Un estudio de la International Women Journalist Foundation dice que solo entre el 15 y el 30 por ciento de las personas que protagonizan las noticias son mujeres, y que las voces masculinas están siete veces más presentes que las femeninas cuando se trata de cubrir la actualidad. Claro que de las pocas cosas que aprendí en la carrera es que pluralidad no es sinónimo de pluralismo, y, aunque siempre es bueno ser muchas, es bastante mejor que no contemos todas la misma versión. En el reporterismo de guerra, las cifras son incluso peores en términos de paridad, pese a que la cobertura de la guerra en Ucrania haya afirmado el cambio de tendencia y revistas como 'Glamour' y 'Vogue' lo celebren, eso sí, con la cantinela de la compasión y el rostro humano que, parece, solo sabemos poner nosotras. Pero tampoco hace falta irse a la guerra: según la propia UE, solo el 37% de los periodistas acreditados en las instituciones comunitarias son mujeres. Cabría preguntarse por qué, y qué valores rigen el oficio en aquellos lares. Aunque quienes conozcan los "after work" en la Place Lux de Bruselas pueden hacerse una idea: eso sí que es un territorio comanche.

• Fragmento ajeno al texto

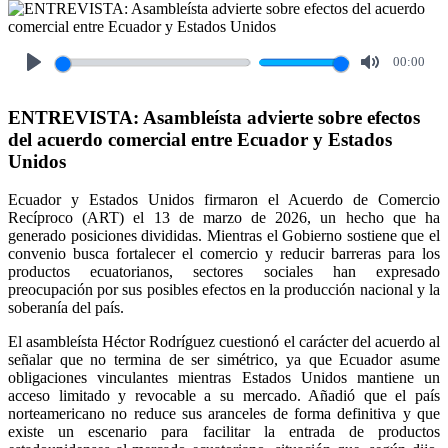
00:00
Play
Mute
ENTREVISTA: Asambleísta advierte sobre efectos
del acuerdo comercial entre Ecuador y Estados
Unidos
Ecuador y Estados Unidos firmaron el Acuerdo de Comercio
Recíproco (ART) el 13 de marzo de 2026, un hecho que ha
generado posiciones divididas. Mientras el Gobierno sostiene que el
convenio busca fortalecer el comercio y reducir barreras para los
productos ecuatorianos, sectores sociales han expresado
preocupación por sus posibles efectos en la producción nacional y la
soberanía del país.
El asambleísta Héctor Rodríguez cuestionó el carácter del acuerdo al
señalar que no termina de ser simétrico, ya que Ecuador asume
obligaciones vinculantes mientras Estados Unidos mantiene un
acceso limitado y revocable a su mercado. Añadió que el país
norteamericano no reduce sus aranceles de forma definitiva y que
existe un escenario para facilitar la entrada de productos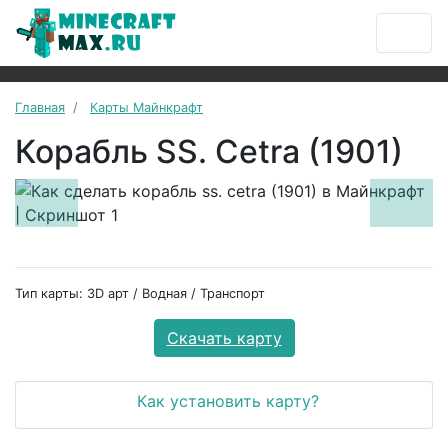
Главная
Карты Майнкрафт
Корабль SS. Cetra (1901)
Previous
Next
Тип карты: 3D арт / Водная / Транспорт
Скачать карту
Как установить карту?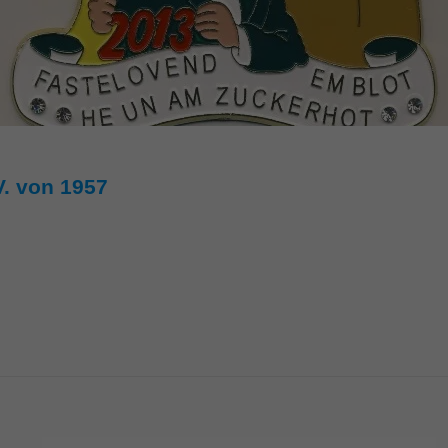
. von 1957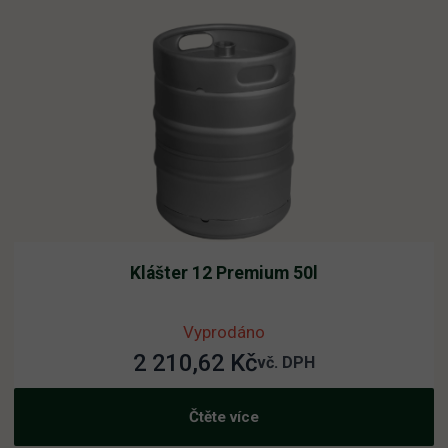
Klášter 12 Premium 50l
Vyprodáno
2 210,62
Kč
vč. DPH
Čtěte více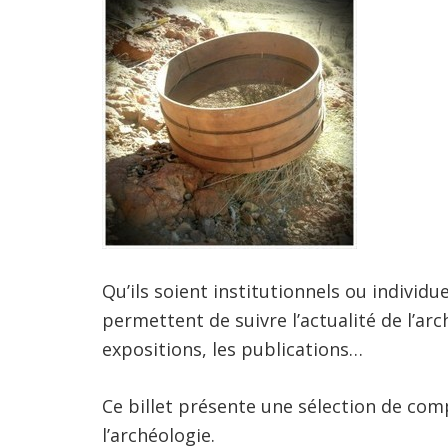
Qu’ils soient institutionnels ou indivi
permettent de suivre l’actualité de l’arch
expositions, les publications…
Ce billet présente une sélection de com
l’archéologie.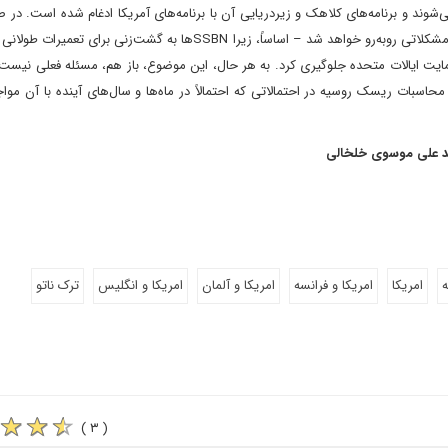
شوند و برنامه‌های کلاهک و زیردریایی آن با برنامه‌های آمریکا ادغام شده است. در
رابطه ایالات متحده با بریتانیا، این کشور پس از حدود شش ماه با مشکلاتی روبه‌رو خواهد شد – اساساً، زیرا SSBNها به گشت‌ز
حمایت ایالات متحده جلوگیری کرد. به هر حال، این موضوع، باز هم، مسئله فعلی نیست،
 محاسبات ریسک روسیه در احتمالاتی که احتمالاً در ماه‌ها و سال‌های آینده با آن موا
ید علی موسوی خلخالی
امریکا
امریکا و فرانسه
امریکا و آلمان
امریکا و انگلیس
ترک ناتو
( ۳ )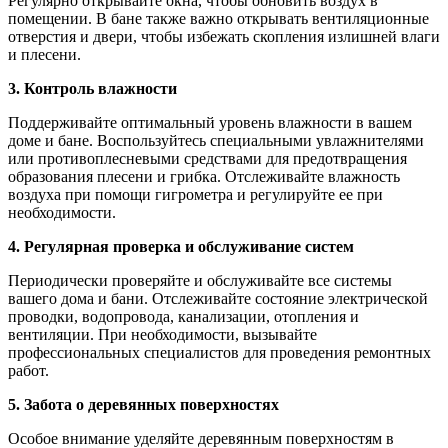
Регулярно открывайте окна, чтобы обновить воздух в
помещении. В бане также важно открывать вентиляционные
отверстия и двери, чтобы избежать скопления излишней влаги
и плесени.
3. Контроль влажности
Поддерживайте оптимальный уровень влажности в вашем
доме и бане. Воспользуйтесь специальными увлажнителями
или противоплесневыми средствами для предотвращения
образования плесени и грибка. Отслеживайте влажность
воздуха при помощи гигрометра и регулируйте ее при
необходимости.
4. Регулярная проверка и обслуживание систем
Периодически проверяйте и обслуживайте все системы
вашего дома и бани. Отслеживайте состояние электрической
проводки, водопровода, канализации, отопления и
вентиляции. При необходимости, вызывайте
профессиональных специалистов для проведения ремонтных
работ.
5. Забота о деревянных поверхностях
Особое внимание уделяйте деревянным поверхностям в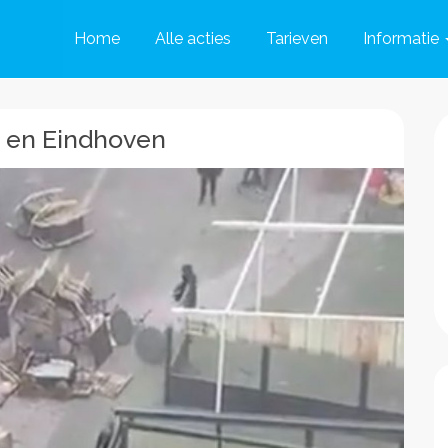
Home
Alle acties
Tarieven
Informatie
 en Eindhoven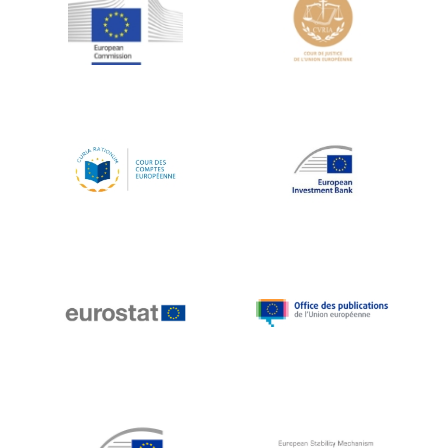
Jean-Louis Schiltz
Jean-Victor Louis
Jens Kreisel
Jeroen Dijsselbloem
Jochen Klucken
Johnny Åkerholm
Joschka Fischer
Juan Manuel Fabra Vallés
Julian Priestley
Karl-Heinz Lambertz
Katharien L.C. Hunt
Kenneth Rogoff
Klaus Regling
Klaus-Heiner Lehne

¿Eligen ellas escribir desde ese “lado humano” o se les arrinconó a hacerlo desde allí? Probablemente ambas cosas sucedieron juntas. Si bien las secciones de internacional de los medios de comunicación clásicos necesitaron de los "bang bang bros" y de las "sob sisters" para hacer una narrativa de lo internacional a través de sus lógicas –patriarcales, coloniales, imperiales–, muchas periodistas también eligieron contarlo desde ahí. Pero no por ser ellas compasivas y misericordes, ni porque no supieran nada de balística y tanques, sino por ética, por interés, por empatía, porque consideraban noticiable, importante, o hasta imprescindible contar esas historias para que alguien, a kilómetros de su casa, entendiera lo que ocurría en Bagdad, en Belgrado o en Belfast, más allá del parte oficial de guerra. Y resultó que las mal llamadas noticias suaves, las cosas “de tías”, importan, interesan, y hasta venden, y que determinan cómo contar un conflicto, cómo contar una negociación de paz, cómo contar la vida en otro lugar del mundo que no es el nuestro. Como ha resultado también que es mucho más útil, a veces, superar la obsesión por hablar de calibres y drones y de un frente de batalla que abruma a quien lo desconoce para hablar del coste humano de una guerra, de quién carga con los muertos y quién con los maletines. Emma Daly, que cubrió los Balcanes, cuenta que un colega le dijo una vez: “No sé qué obsesión tenéis algunos aquí en Sarajevo con los niños muertos; ese no es el asunto”. Y ella contestó: “ESE es, precisamente, el asunto”.